> [Work request 1]
In the post about Gamespot below, who is named as the successor to former editor in chief Greg Kasavin?
> [Work request 2]
Pick up the post about Jeff Gerstmann's dismissal from Gamespot, given below, and continue it from its last sentence.

> [Given text]
====================

December 5th, 2007 by Troy Goodfellow · Media

A wise man once said to never assume malice where incompetence is a sufficient explanation.

That may be the deal at Gamespot regarding the termination of their editorial director, Jeff Gerstmann. Though many people are pointing to the threatened “mass resignations” in this Kotaku article that cites yet another anonymous source, for me the big thing is how it emphasizes managerial dysfunction.

However, the source did speculate that disagreements between Gertsmann and VP of games Josh Larson may have been the root cause of the former being terminated. Larson, successor to former editor in chief Greg Kasavin, was described as out of touch with the employees who report to him. The VP is the one allegedly responsible for telling Gamespot editorial staff that it was Gerstmann’s “tone” that was at the heart of his dismissal.

As for the now-pulled video of review, it appears the reasons for it’s removal are less nefarious than assumed. “Jeff showed up late. It was thrown together quickly, the sound sucked, there was only footage from the first level of the game—it was a mess,” our source said. We were told that the redacting of the clip was based on a producer’s decision and not a demand from upper management.

====================

> [Supplied material]
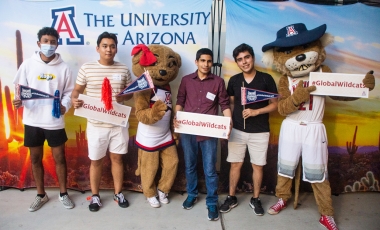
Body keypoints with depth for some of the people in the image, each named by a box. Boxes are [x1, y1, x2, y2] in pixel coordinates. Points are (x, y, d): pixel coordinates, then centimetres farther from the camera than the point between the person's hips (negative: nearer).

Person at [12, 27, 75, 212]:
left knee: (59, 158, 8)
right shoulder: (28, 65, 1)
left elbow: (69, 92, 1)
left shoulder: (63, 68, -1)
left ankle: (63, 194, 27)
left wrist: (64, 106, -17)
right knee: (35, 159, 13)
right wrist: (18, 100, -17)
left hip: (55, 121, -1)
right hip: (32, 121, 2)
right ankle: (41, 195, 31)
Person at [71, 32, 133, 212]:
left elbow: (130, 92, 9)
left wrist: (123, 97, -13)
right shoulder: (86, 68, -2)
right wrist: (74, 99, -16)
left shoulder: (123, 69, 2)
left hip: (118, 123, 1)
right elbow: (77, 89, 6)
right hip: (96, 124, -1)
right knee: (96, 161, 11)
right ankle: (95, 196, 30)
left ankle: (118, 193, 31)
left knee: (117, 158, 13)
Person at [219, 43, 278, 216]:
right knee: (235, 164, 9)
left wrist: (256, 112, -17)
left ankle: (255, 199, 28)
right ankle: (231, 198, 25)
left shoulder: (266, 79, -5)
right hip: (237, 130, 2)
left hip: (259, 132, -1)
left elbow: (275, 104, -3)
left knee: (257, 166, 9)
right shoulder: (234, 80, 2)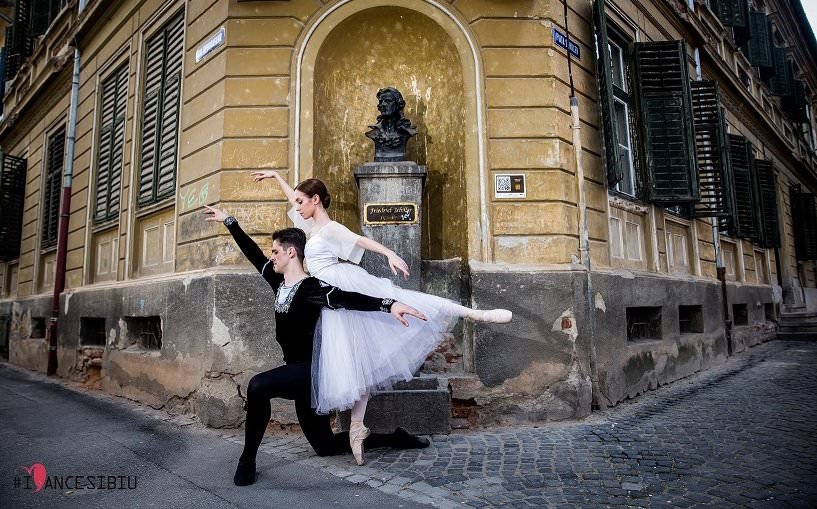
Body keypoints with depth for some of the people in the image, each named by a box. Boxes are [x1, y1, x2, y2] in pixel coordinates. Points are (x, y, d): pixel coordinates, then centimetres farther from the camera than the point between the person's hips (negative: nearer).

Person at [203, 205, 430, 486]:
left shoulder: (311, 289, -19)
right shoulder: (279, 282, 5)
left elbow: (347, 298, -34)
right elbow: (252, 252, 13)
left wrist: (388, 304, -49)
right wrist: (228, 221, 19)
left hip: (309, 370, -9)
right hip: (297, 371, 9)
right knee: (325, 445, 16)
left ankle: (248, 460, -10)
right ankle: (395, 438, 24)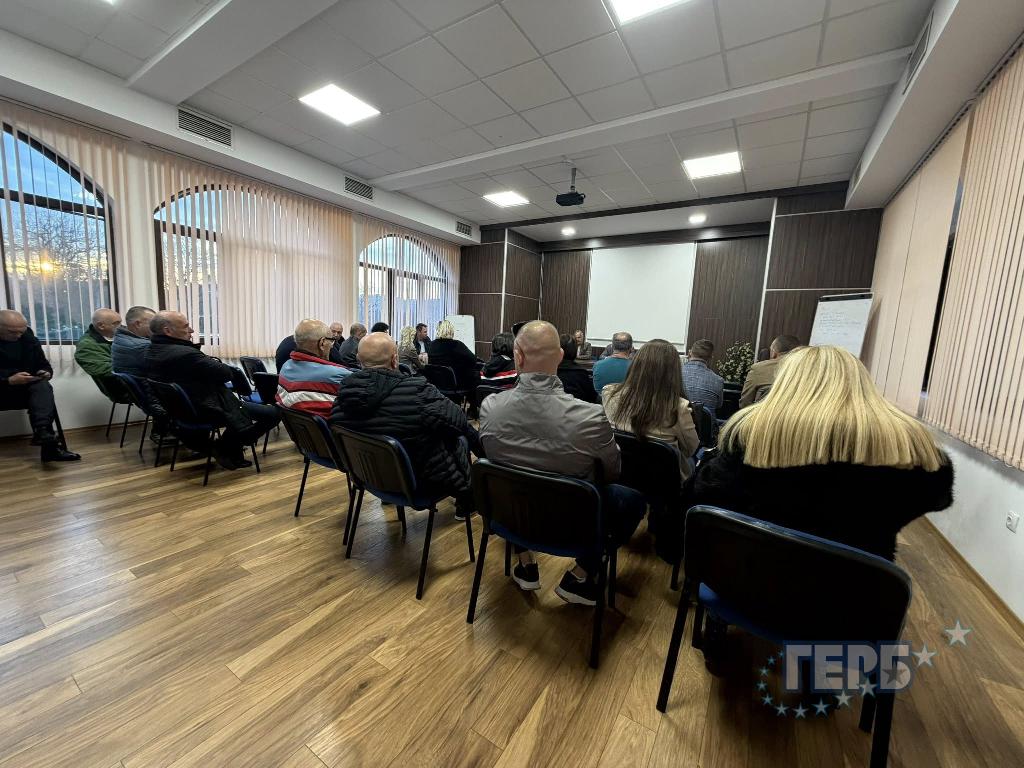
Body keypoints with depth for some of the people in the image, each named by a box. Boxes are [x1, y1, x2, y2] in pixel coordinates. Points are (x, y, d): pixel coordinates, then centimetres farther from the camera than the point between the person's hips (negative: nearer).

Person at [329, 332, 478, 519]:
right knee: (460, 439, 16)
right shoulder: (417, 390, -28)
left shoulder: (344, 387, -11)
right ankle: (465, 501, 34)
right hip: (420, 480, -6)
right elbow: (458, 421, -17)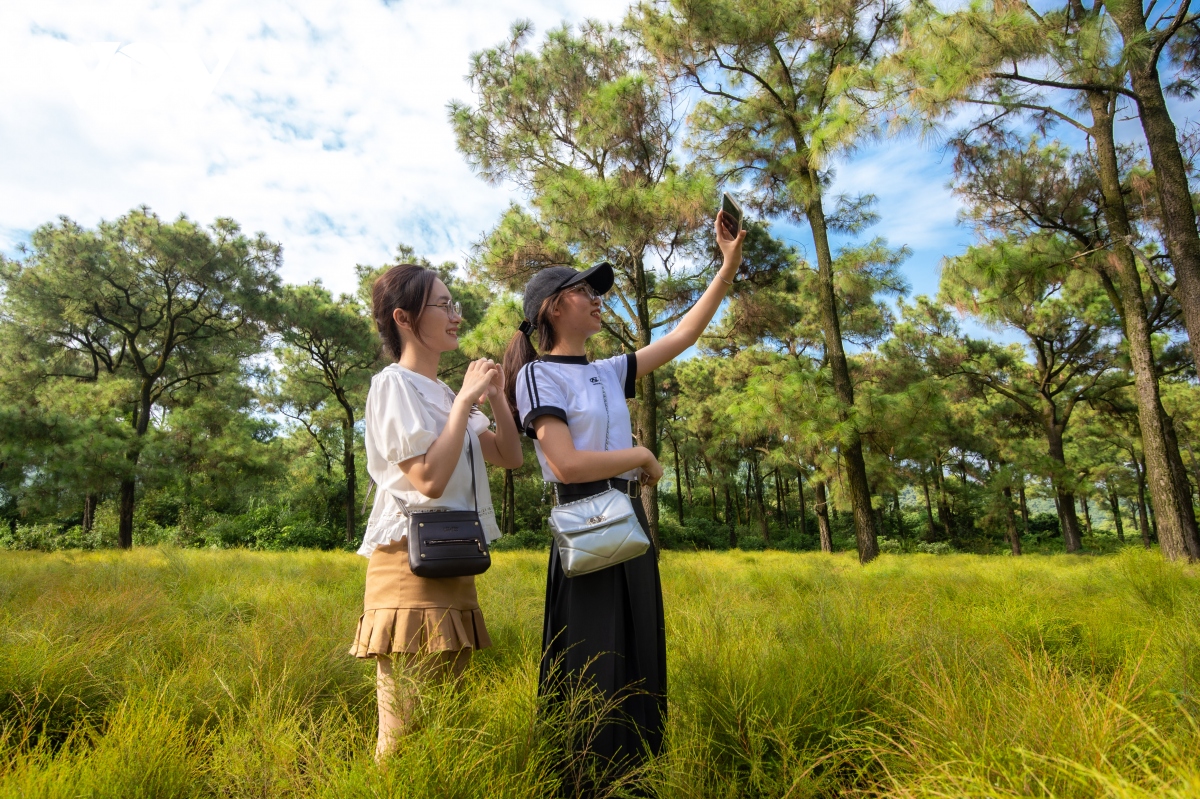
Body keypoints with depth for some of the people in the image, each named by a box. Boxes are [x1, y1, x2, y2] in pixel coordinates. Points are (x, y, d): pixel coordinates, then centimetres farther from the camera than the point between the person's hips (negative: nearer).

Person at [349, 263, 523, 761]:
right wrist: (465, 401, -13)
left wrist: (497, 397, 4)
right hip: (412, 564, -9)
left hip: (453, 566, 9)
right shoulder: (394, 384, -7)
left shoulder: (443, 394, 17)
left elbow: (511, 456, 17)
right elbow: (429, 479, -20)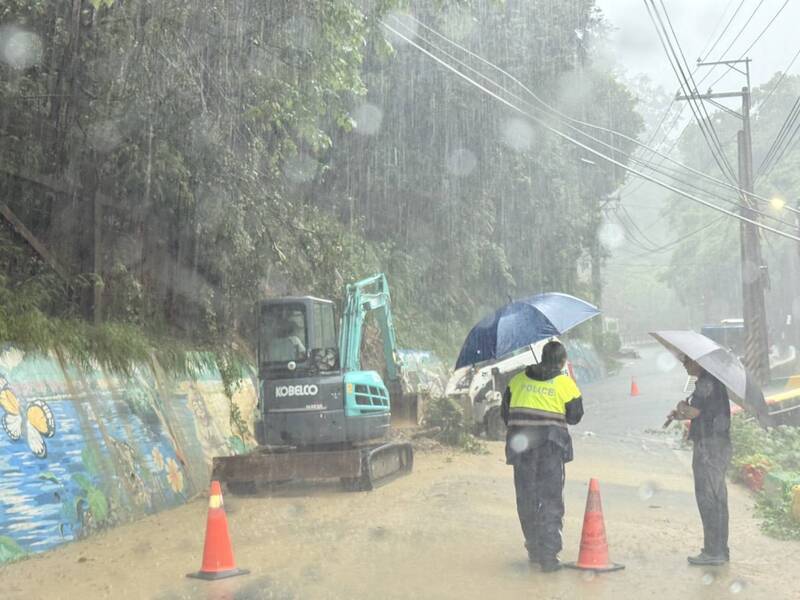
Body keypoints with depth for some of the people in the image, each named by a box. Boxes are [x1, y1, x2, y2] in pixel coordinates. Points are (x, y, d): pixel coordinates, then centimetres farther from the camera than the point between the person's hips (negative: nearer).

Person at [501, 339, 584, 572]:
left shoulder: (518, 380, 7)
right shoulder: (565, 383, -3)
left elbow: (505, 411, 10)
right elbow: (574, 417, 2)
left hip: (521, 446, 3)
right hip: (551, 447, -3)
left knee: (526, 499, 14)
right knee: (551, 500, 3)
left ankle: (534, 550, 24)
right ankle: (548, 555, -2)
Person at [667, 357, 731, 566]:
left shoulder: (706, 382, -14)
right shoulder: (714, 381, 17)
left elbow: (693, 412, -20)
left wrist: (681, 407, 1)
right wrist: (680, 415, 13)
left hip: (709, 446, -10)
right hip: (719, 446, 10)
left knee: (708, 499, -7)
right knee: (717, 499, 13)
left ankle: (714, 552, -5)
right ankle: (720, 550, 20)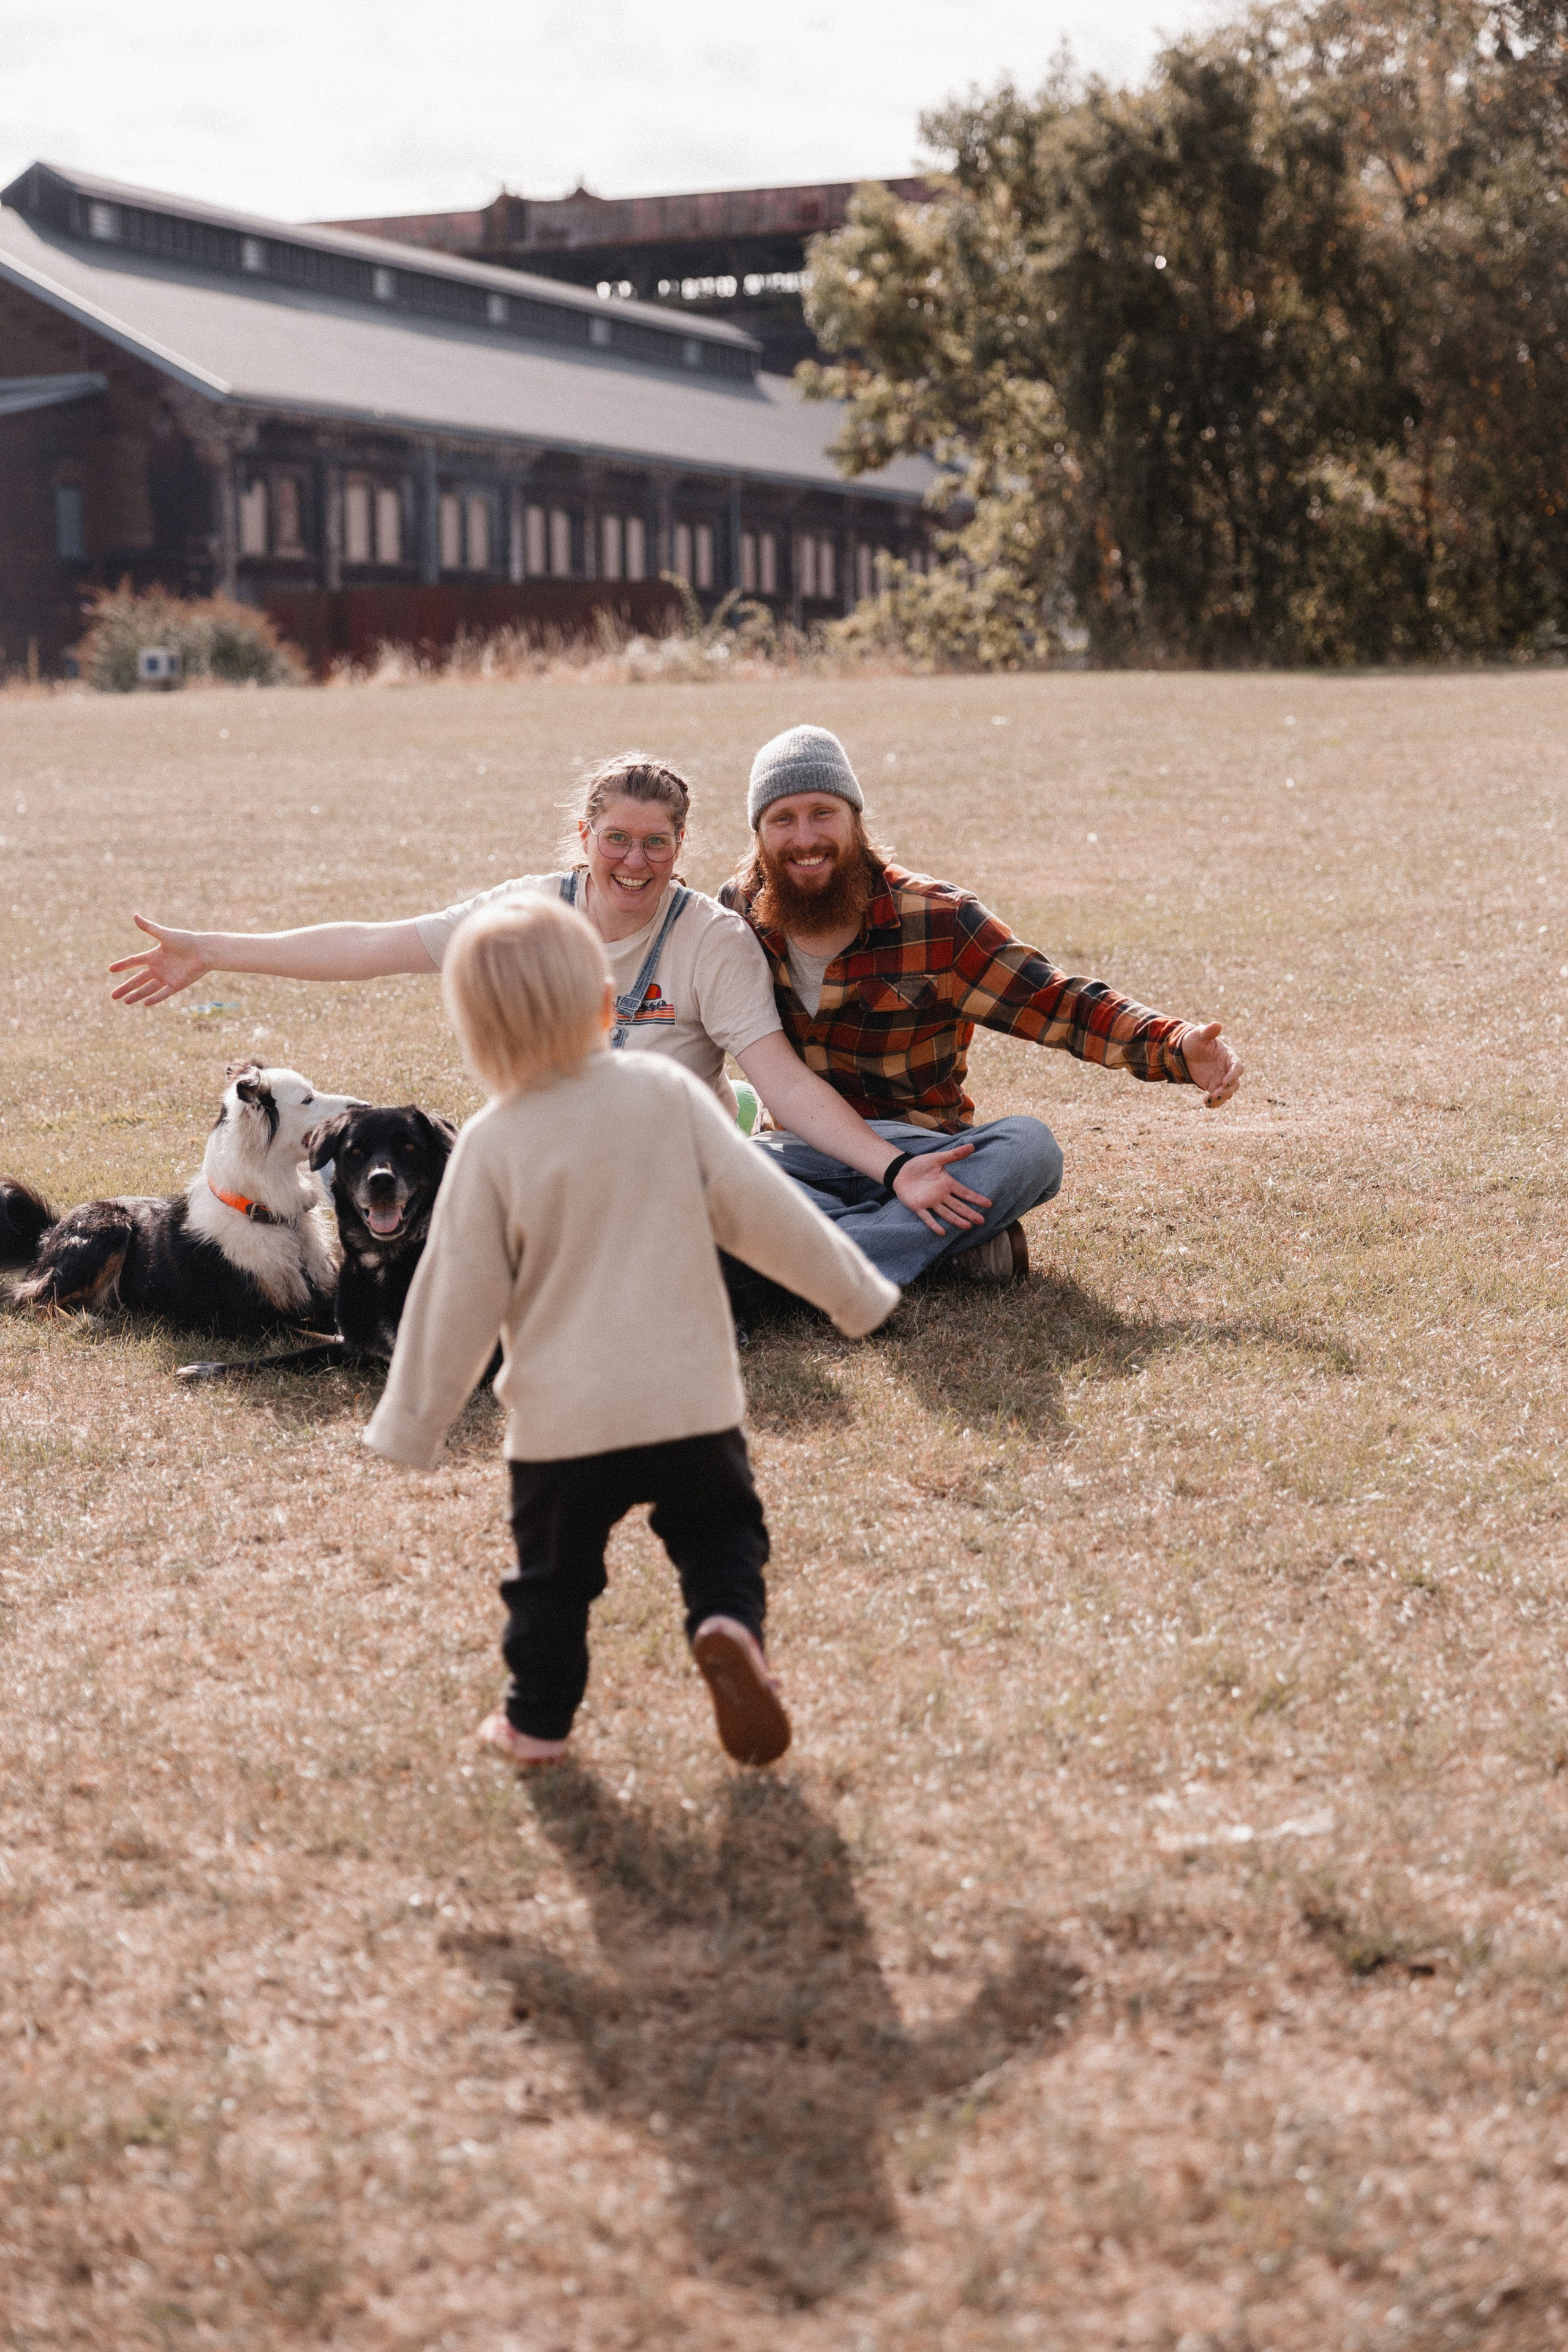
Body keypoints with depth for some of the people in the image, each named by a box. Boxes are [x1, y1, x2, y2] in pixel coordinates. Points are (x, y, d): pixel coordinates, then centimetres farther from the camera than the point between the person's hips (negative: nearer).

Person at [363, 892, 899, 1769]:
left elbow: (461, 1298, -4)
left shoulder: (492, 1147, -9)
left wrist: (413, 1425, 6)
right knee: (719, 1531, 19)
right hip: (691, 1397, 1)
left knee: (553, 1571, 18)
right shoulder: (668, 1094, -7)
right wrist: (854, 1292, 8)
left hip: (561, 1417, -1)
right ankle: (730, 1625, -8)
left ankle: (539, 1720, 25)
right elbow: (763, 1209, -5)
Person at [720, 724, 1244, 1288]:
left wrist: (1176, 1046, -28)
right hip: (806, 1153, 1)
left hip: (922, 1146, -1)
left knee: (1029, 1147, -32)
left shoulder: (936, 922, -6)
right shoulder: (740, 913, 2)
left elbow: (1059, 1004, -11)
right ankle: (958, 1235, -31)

====================

> [Result 1]
Josh Larson, the VP of games.

> [Result 2]
We have no more and no less reason to trust this anonymous source than we did the Valleywag Gamespot insider or whomever spoke to Penny Arcade. But the tone of the news blurb has that ring of truth for anyone who has worked in a corporate structure; new people come in to change general direction, underestimate the importance of long term relationships within the corporation, take quick and decisive action, and then find themselves legally restricted from fully commenting on what went down.

Of course, this is a less sexy story than “marketing people fire journalist” and will almost certainly get less play in the blogodome than the “corrupting influence of money” story.

The thing is, as far as we know, neither is a full accounting of what happened, each is plausible based on whichever circumstantial evidence you look at and which anonymous source you listen to.

I thought it was only fair to give this alternate explanation an airing, since some people who reference the mass resignation bit don’t talk about the reasons given for the threatened action.